The Asiatics and the Occidentals

One of the many great things about film is that, as a collage art, you can make one thing mean another, or drain value from an image or situation that once had great import. I had the pleasure of re-watching Mike Leigh’s 1999 “Topsy Turvy,” again recently, and while I love the film, I especially love the music. Leigh took, as his premise, the creation of Gilbert and Sullivan’s 1885 piece, “The Mikado; or The Town of Titipu.” In that work, the British composers explored their idea of Japan as seen through the eyes of colonialists who rule, but couldn’t be bothered to get on a tall ship. It’s the juxtaposition of the very very English text and music hall sound with cherry blossoms and fans that makes the surreality of the work so enjoyable. But Leigh pushed against those juxtapositions even further by taking, for instance, Yum Yum’s (presumably) comic speech about her beauty out of the operetta proper, thereby creating a monologue about a performer’s self-regard that is shocking and knowing.
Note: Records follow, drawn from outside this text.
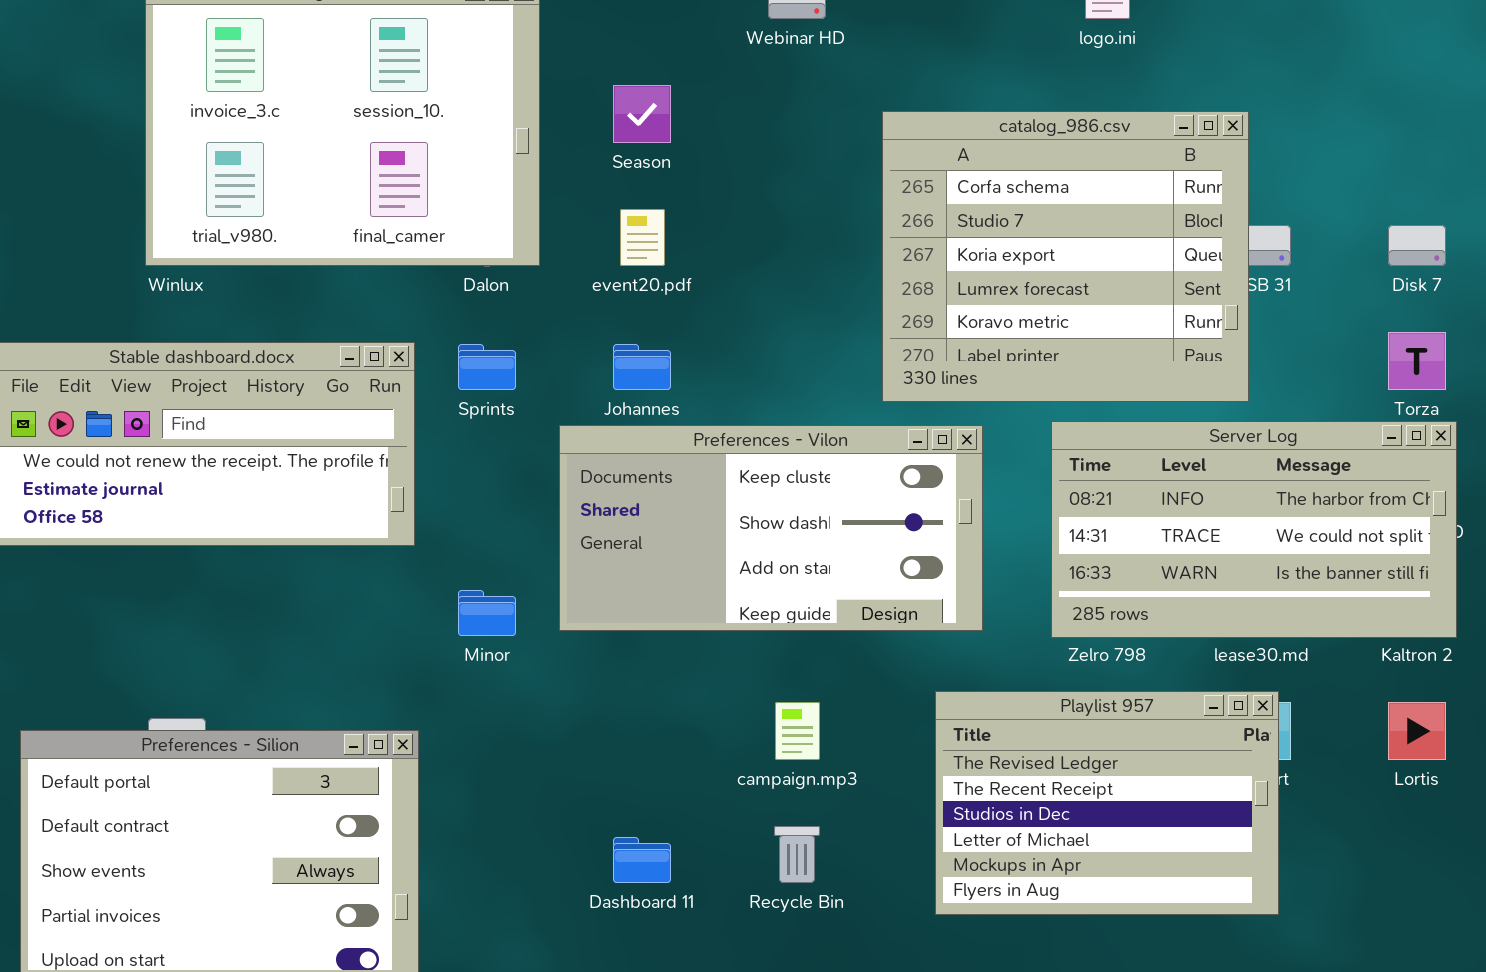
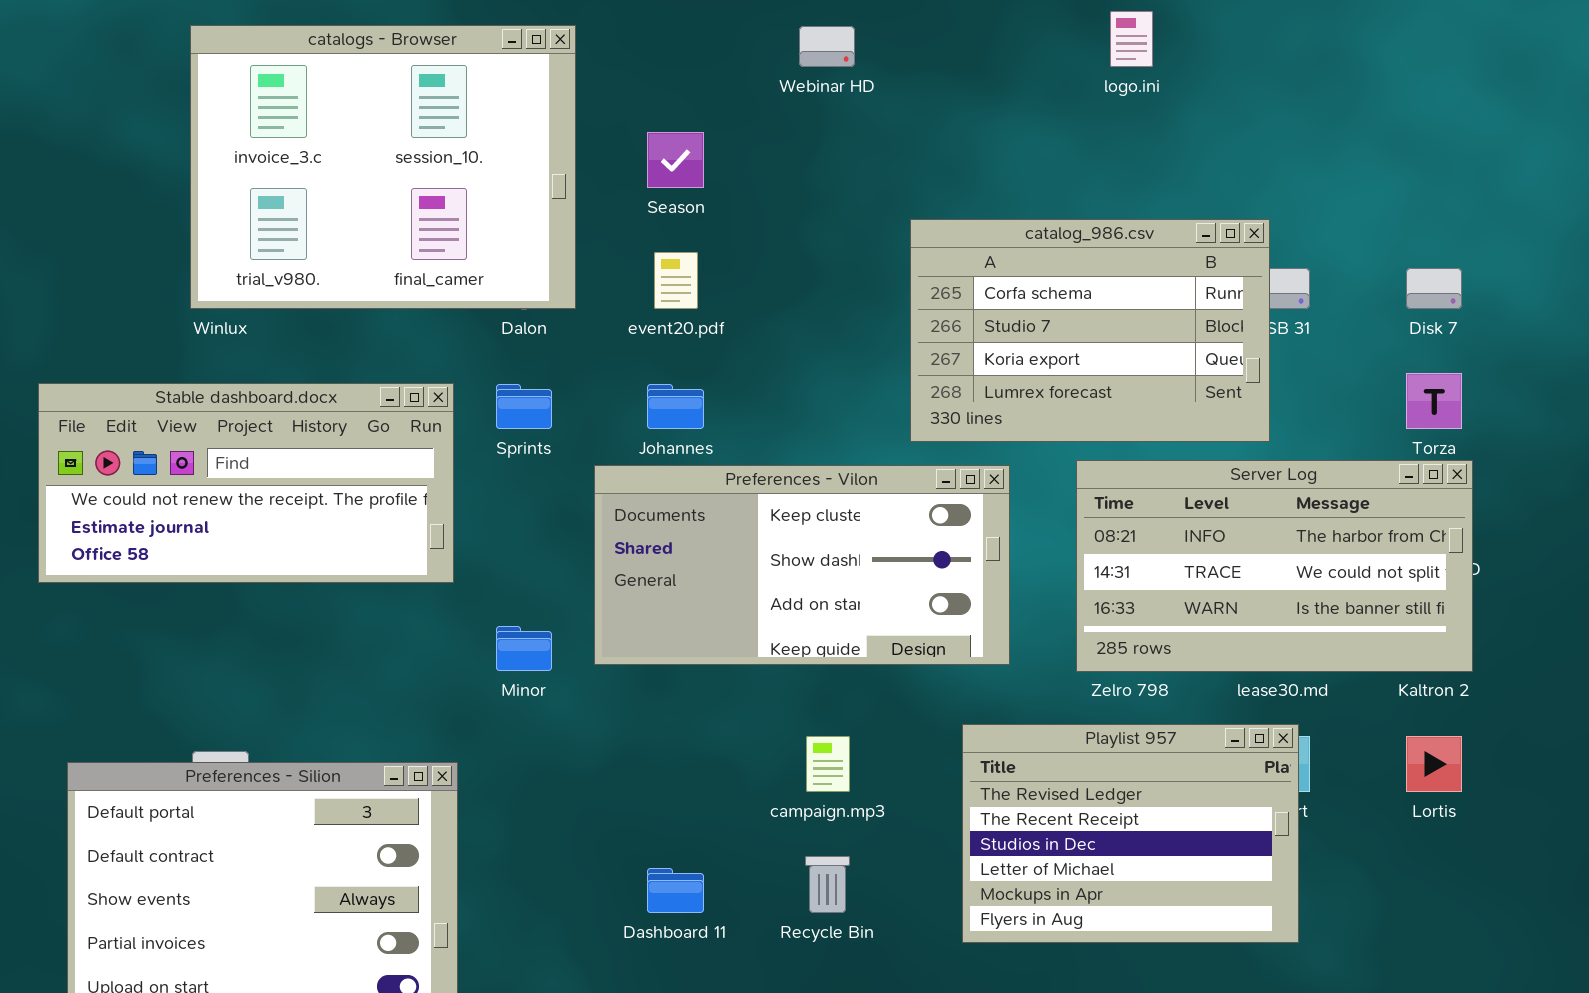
catalog_986.csv: [882,111,1249,402] -> [910,219,1270,442], resized

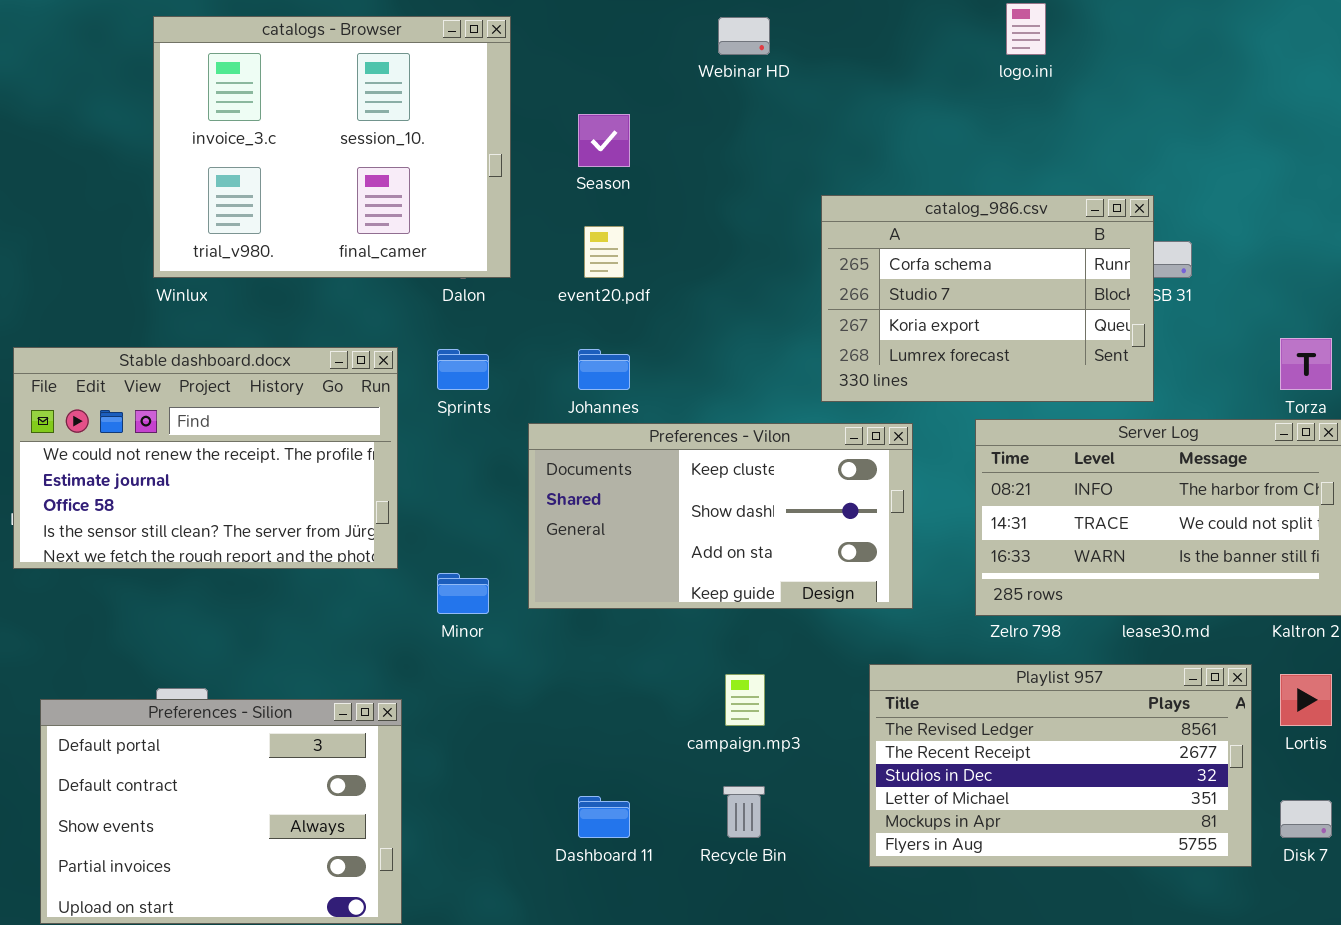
Disk 7: [1406,268,1462,309] -> [1280,800,1332,838], moved
Stable dashboard.docx: [38,383,454,583] -> [13,347,398,569], resized
Playlist 957: [962,724,1299,943] -> [869,664,1252,867], resized

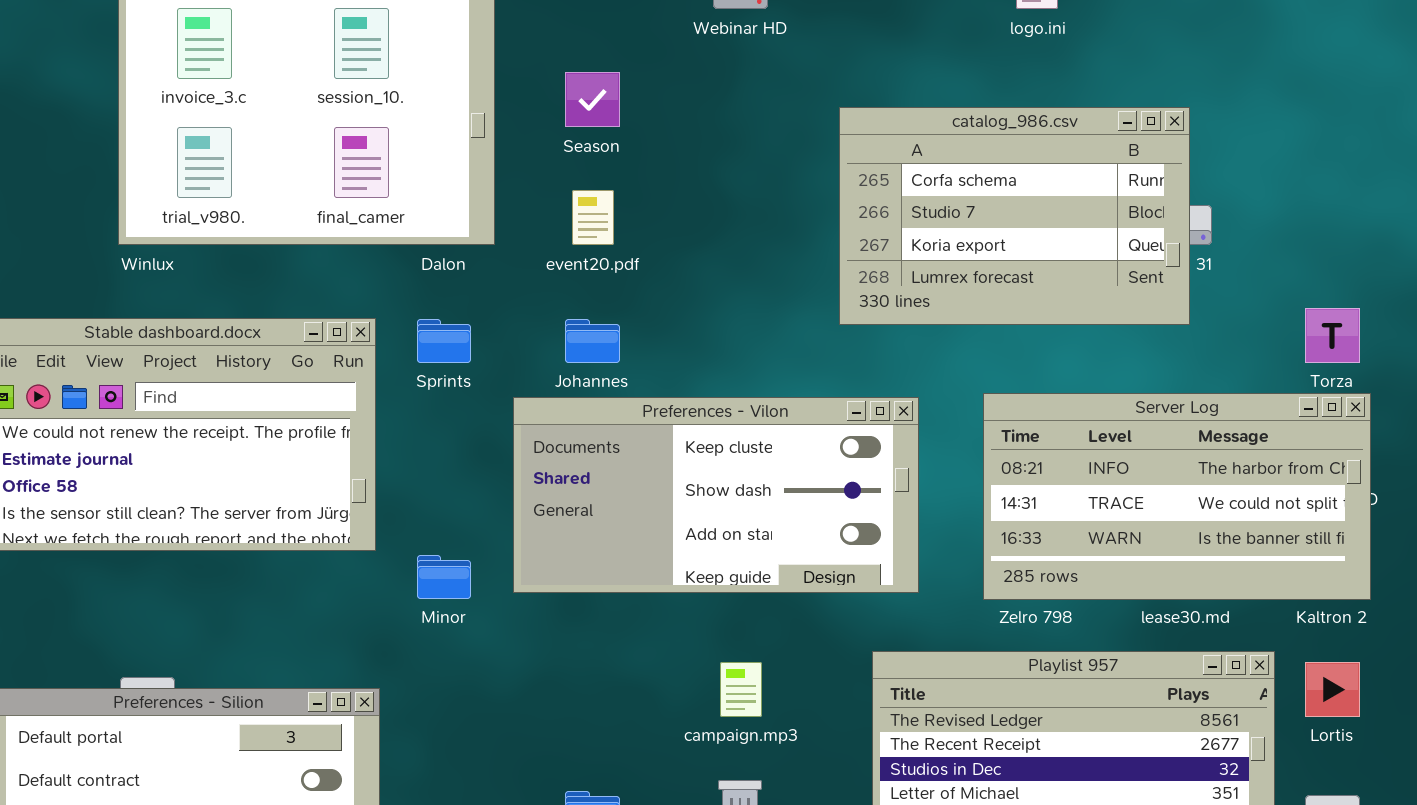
catalog_986.csv: [821,195,1154,402] -> [839,107,1190,325], moved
As spoken by Shirley Henderson, a treasure to keep watching, the willfully silly prose becomes mournful, an ode, thus inspiring me to imagine more juxtapositions: Bjork, for instance, singing “The Sun Whose Rays Are All Ablaze,” in front of a large audience at Coachella, dressed in a kimono. When she was growing up, the Icelandic native was called, because of her dark hair and slanted eyes, “China Girl.”